Sunday, April 10, 2011

Into The Ravine

It has taken a long, long time for this to happen, but I have fallen off the Ernests Gulbis bandwagon. Ker-plunk. I am off. And the bandwagon is merrily wheeling away into the distance... actually, no. It's bouncing and jolting across interminable potholes and I'm pretty sure it's about to fall into a ravine. Hence the jumping off. I'm not going down with it.


If there has ever been a tennis player who lacked mental fortitude more than Ernests Gulbis, I bet I've never heard on them, on account of of they never would have won anything ever. Gulbis is very, very talented - ain't no one denying that. But he's also clearly lazy and extremely mentally volatile, and there is only so far talent can take you. He is the least disciplined player in all aspects of his game I have ever seen. And it is such a waste, because those crazy-talented players are the best kind to watch. In his way, he is like a skittish Svetlana Kuznetsova - and when Sveta is your benchmark for consistency, problems: you has them.

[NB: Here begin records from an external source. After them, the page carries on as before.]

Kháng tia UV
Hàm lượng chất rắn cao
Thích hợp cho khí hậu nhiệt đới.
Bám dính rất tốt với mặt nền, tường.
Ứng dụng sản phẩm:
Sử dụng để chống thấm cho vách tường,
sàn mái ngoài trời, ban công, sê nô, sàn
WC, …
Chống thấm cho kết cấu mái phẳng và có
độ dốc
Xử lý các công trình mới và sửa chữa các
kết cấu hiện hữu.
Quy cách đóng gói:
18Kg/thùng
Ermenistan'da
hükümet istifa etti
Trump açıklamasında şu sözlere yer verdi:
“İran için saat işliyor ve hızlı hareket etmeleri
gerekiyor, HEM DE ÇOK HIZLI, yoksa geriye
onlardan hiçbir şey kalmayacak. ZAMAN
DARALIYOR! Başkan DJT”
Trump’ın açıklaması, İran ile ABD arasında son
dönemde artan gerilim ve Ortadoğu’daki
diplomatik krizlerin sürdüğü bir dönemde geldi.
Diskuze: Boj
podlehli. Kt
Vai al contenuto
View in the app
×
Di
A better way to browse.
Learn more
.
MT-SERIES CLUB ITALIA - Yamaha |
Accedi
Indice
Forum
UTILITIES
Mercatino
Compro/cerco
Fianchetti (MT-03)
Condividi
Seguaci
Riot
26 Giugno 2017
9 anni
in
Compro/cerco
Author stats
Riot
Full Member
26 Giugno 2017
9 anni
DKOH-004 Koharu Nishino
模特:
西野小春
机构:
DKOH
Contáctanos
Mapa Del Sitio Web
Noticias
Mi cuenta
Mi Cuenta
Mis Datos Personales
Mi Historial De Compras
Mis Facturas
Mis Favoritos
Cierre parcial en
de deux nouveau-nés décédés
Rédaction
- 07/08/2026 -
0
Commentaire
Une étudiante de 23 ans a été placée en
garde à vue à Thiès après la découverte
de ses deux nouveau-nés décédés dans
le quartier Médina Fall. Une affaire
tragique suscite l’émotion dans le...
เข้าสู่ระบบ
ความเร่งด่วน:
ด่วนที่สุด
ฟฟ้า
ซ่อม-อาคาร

It's a little odd to write this article when Gulbis has just pulled what is technically an upset victory over also-skittish Alexandr Dolgopolov. But there is a difference between Dolgopolov's brand of crazy and Gulbis's, and that difference means that, in the long run, Sascha is going to be the more successful one. Bet you any money.


Sascha can go hot and cold in huge extremes - look at his match against Soderling in Australia. He got pummelled to pieces in the first set - 6-1 - and then suddenly he was on FREAKING FIRE and Robin Soderling was walking off the court in defeat, wondering what the hell happened, where the kid had come from and who he thought he was anyway. No one will ever call Dolgopolov the model of consistency. He's almost Safinesque that way - though far less explosive. He seems like a pretty chill guy, despite his massive swings. But he's taken his massive talent and, with his coach Jack, applied some discipline (albeit of the long-haired boho variety). And this year has shown that that works.


Gulbis, on the other hand? Anyone who saw the semis in Sydney knows just how much he can do and just how lazily he can throw it away. He has a huge talent but he seems too lazy to do anything with it. I wrote a few years back, when I was on that bandwagon, that I expected him to be top ten in a year - two, max. And he hasn't even come close. Not because he doesn't have the talent - he does - but because he doesn't seem to have the desire to do that much with it.


Gulbis may have won against Dolgopolov today. These things happen. But in the long run, Sascha is the one with the will to win, and if one of them is going into the top ten, it's Sascha all the way. Ernie may have won this battle, but Sascha will win the war.